Changes in SOFC Cathode Crystallographic Structure Induced by Oxygen Deficiency in Cathode Room

Tuesday, 25 July 2017: 15:20
Grand Ballroom West (The Diplomat Beach Resort)
I. Kivi (Institute of Chemistry, University of Tartu), J. Aruväli (Institute of Ecology and Earth Sciences), G. Nurk, and E. Lust (Institute of Chemistry, University of Tartu)
Stationary solid oxide fuel cell systems (SOFC) are highly efficient chemical energy conversion systems generating electricity and high quality heat. SOFC devices should be usable during over 40 000 hours and at least 100 thermal cycles. In this study, the changes of unit cell of cathode materials as a function of current density, pO2 and temperature were analyzed as a risk factor to increase the degradation rate of cathode electrode, during the cell working time.

Reversible changes in the lattice parameters of SOFC cathode were observed depending on the temperature (T) and oxygen partial pressure (pO2) applied. The cathode potential, T and pO2 noticeably influences the unit cell volume, thus, the oxygen stoichiometry and concentration of vacancies.

The electrode structure (porosity) has strong influence to the change kinetics of crystallographic parameters of cathode at in-situ element operating conditions. By polarizing the cathode electrode cathodically, the activity of electrode increase and the molecular oxygen concentration near the electrode surface decrease. Decrease of oxygen concentration in the porous cathode matrix causes the expansion of lattice parameter of cathode material. The electrode material (LSC and GSC) lose oxygen, Co4+ reduces to Co3+ and because of that unit cell expands.

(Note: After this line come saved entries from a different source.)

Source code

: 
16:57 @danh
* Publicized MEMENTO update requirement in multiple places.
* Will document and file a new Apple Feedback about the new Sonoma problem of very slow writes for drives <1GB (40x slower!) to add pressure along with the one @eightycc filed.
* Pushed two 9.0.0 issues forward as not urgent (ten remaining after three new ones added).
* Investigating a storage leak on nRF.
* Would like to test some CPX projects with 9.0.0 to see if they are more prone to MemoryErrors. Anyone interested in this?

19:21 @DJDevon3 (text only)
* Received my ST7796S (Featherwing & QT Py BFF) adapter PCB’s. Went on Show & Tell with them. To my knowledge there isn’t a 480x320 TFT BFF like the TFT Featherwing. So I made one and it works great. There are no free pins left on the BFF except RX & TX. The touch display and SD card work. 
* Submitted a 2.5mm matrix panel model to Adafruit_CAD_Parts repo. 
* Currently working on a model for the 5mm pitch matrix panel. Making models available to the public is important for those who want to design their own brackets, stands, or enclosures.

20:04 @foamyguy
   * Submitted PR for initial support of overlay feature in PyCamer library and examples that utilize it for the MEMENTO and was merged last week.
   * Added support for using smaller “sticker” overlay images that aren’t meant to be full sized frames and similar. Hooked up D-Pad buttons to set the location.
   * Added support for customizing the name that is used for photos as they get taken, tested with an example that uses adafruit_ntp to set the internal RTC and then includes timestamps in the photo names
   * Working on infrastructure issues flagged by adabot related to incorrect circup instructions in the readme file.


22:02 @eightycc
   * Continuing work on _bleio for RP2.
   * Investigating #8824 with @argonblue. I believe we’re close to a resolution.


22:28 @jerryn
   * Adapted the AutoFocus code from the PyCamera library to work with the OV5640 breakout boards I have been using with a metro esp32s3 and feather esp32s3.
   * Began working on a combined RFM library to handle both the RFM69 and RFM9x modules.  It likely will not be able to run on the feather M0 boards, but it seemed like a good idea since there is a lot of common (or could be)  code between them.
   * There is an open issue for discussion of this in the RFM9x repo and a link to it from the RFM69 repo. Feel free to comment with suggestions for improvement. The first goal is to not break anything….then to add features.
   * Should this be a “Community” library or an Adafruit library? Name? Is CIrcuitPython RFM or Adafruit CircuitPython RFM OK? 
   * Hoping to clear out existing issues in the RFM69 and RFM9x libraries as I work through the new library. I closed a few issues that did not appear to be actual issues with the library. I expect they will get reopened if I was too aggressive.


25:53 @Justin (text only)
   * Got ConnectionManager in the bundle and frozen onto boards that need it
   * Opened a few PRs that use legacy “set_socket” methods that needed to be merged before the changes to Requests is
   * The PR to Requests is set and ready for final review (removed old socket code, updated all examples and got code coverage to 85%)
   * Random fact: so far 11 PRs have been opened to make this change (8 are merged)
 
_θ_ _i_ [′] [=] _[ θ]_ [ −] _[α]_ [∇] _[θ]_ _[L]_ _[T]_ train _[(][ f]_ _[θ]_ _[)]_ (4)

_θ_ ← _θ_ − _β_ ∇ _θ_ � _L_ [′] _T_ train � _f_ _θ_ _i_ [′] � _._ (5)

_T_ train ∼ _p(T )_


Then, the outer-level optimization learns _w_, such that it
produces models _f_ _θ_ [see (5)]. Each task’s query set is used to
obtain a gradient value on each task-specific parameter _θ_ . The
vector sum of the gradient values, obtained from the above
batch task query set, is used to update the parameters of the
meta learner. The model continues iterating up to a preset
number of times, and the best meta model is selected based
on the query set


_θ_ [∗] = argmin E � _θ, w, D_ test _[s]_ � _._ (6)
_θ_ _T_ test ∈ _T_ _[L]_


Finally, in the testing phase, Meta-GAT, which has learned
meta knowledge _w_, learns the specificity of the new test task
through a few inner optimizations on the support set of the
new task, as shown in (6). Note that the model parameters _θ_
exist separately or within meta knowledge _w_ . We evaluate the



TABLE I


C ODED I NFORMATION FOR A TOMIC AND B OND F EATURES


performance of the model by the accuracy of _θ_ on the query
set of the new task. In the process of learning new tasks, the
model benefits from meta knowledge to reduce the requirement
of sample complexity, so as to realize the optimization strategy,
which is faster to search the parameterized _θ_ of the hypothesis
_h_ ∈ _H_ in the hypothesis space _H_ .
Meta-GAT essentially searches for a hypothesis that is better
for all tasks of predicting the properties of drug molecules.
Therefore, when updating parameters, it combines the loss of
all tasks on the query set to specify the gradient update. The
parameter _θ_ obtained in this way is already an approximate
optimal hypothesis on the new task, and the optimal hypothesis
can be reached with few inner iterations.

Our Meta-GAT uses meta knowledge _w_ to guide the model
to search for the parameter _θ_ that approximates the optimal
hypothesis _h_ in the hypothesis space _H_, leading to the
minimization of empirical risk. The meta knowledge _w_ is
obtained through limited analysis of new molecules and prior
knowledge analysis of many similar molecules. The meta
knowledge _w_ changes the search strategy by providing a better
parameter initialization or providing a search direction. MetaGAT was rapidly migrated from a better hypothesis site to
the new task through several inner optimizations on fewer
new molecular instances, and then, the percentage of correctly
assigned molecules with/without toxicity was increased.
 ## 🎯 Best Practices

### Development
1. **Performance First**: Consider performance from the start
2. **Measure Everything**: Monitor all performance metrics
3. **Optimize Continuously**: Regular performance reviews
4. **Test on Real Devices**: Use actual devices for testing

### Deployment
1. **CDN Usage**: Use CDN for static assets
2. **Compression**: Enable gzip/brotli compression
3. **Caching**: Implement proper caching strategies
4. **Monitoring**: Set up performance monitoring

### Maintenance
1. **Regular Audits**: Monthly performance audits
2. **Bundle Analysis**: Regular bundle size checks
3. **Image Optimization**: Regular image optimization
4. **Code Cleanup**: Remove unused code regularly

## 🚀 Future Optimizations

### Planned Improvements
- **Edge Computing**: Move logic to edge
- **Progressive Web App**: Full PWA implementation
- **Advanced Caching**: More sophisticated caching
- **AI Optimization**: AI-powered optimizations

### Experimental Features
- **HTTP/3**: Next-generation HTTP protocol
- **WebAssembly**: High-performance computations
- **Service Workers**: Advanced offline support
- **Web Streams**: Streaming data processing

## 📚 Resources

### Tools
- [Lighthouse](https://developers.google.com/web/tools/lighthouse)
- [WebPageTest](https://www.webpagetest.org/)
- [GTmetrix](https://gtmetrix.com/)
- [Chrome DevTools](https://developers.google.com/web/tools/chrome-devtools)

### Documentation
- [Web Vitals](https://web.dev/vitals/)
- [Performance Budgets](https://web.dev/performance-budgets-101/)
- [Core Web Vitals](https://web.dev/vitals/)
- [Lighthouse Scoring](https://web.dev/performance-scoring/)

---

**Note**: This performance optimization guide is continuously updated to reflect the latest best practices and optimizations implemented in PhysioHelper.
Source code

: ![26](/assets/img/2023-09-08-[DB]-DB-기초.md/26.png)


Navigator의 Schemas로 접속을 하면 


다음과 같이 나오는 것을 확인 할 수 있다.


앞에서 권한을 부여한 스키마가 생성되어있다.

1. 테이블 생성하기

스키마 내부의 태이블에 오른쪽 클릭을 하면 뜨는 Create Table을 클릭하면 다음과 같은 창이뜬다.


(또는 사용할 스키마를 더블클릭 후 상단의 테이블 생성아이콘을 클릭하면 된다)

Only slight influence of oxygen partial pressure and potential to the crystallographic parameters of LSM (La0.6Sr0.4MnO3δ) was registered. At the same time for LSC (La0.6Sr0.4CoO3δ) and GSC (Gd0.85Sr0,15CoO3δ) the crystallographic unit cell volume was a function of electrode polarization as well as the oxygen partial pressure. There is no remarkable vacancy formation detectable with HT-XRD in LSM cathode lattice caused by electrode polarizations applied.

Thermochemical crystallographic expansivity study of LSM, LSC and GSC cathodes with in-situ HT-XRD method gives valuable experimental data about the crystallographic changes caused by changes in operating parameters like cell potential, temperature, and oxygen partial pressure in cathode compartment and therefore helps to understand thermomechanical and degradation behavior as well as redox behavior of B site element (Co) as a function of different conditions applied for SOFC cathode.

Figure 1. Selected segment from XRD pattern for LSCO and GSCO cathode at electrode potentials 0 and -0.9 V vs Pt/Pt/O2, respectively.